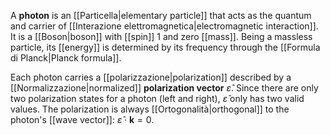 A **photon** is an [[Particella|elementary particle]] that acts as the quantum and carrier of [[Interazione elettromagnetica|electromagnetic interaction]]. It is a [[Boson|boson]] with [[spin]] 1 and zero [[mass]]. Being a massless particle, its [[energy]] is determined by its frequency through the [[Formula di Planck|Planck formula]].

 Each photon carries a [[polarizzazione|polarization]] described by a [[Normalizzazione|normalized]] **polarization vector** $\hat{\varepsilon}$. Since there are only two polarization states for a photon (left and right), $\hat{\varepsilon}$ only has two valid values. The polarization is always [[Ortogonalità|orthogonal]] to the photon's [[wave vector]]: $\hat{\varepsilon}\cdot \mathbf{k}=0$.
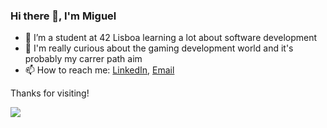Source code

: ### Hi there 👋, I'm Miguel
- 🌱 I’m a student at 42 Lisboa learning a lot about software development
- 👀 I'm really curious about the gaming development world and it's probably my carrer path aim  
- 📫 How to reach me: [LinkedIn](https://www.linkedin.com/in/miguel-sousa-b49804246/), [Email](miguelbernardinosousa2002@gmail.com)

Thanks for visiting!

<img src= "https://github-readme-stats.vercel.app/api?username=micas2002">
<!--
**micas2002/micas2002** is a ✨ _special_ ✨ repository because its `README.md` (this file) appears on your GitHub profile.

Here are some ideas to get you started:

- 🔭 I’m currently working on ...
- 👯 I’m looking to collaborate on ...
- 🤔 I’m looking for help with ...
- 💬 Ask me about ...

- 😄 Pronouns: ...
- ⚡ Fun fact: ...
-->
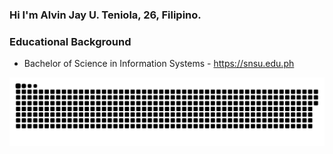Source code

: ### Hi I'm Alvin Jay U. Teniola, 26, Filipino.

### Educational Background
* Bachelor of Science in Information Systems - https://snsu.edu.ph 

<a href=#><img src="contributions.svg"></a>

<p align="center"> 
 
  
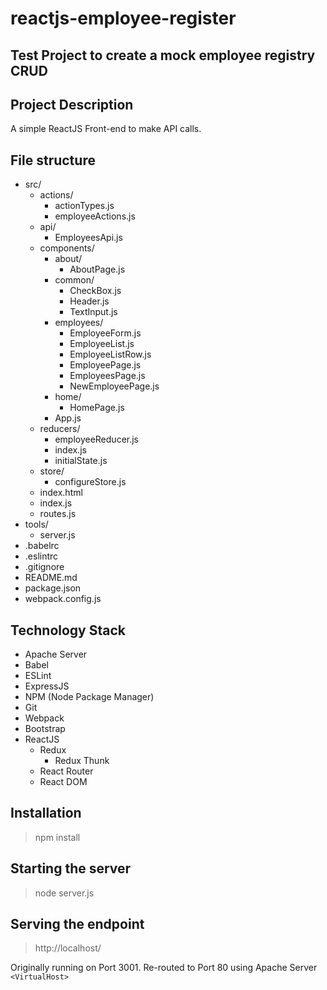 # reactjs-employee-register
Test Project to create a mock employee registry CRUD
---

Project Description
---
A simple ReactJS Front-end to make API calls. 


File structure
---
* src/
  * actions/
    * actionTypes.js
    * employeeActions.js
  * api/
    * EmployeesApi.js
  * components/
    * about/
      * AboutPage.js
    * common/
      * CheckBox.js
      * Header.js
      * TextInput.js
    * employees/
      * EmployeeForm.js
      * EmployeeList.js
      * EmployeeListRow.js
      * EmployeePage.js
      * EmployeesPage.js
      * NewEmployeePage.js
    * home/
      * HomePage.js
    * App.js
  * reducers/
    * employeeReducer.js
    * index.js
    * initialState.js
  * store/
    * configureStore.js
  * index.html
  * index.js
  * routes.js
* tools/
  * server.js
* .babelrc
* .eslintrc
* .gitignore
* README.md
* package.json
* webpack.config.js

Technology Stack
---
* Apache Server
* Babel
* ESLint
* ExpressJS
* NPM (Node Package Manager)
* Git
* Webpack
* Bootstrap
* ReactJS
  * Redux
    * Redux Thunk
  * React Router
  * React DOM


Installation
---
> npm install


Starting the server
---
> node server.js


Serving the endpoint
---
> http://localhost/

Originally running on Port 3001. Re-routed to Port 80 using Apache Server `<VirtualHost>`



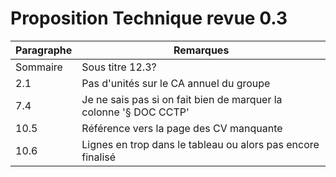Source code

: # Proposition Technique revue 0.3

|Paragraphe|Remarques|
|---|---|
|Sommaire|Sous titre 12.3?|
|2.1|Pas d'unités sur le CA annuel du groupe|
|7.4| Je ne sais pas si on fait bien de marquer la colonne '§ DOC CCTP'|
|10.5|Référence vers la page des CV manquante|
|10.6|Lignes en trop dans le tableau ou alors pas encore finalisé|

WORK TO BE COMPLETED:
Every line of the records containing the word "Apache" must appear in the answer.

WRITTEN ANSWER:
* Apache Server
Originally running on Port 3001. Re-routed to Port 80 using Apache Server `<VirtualHost>`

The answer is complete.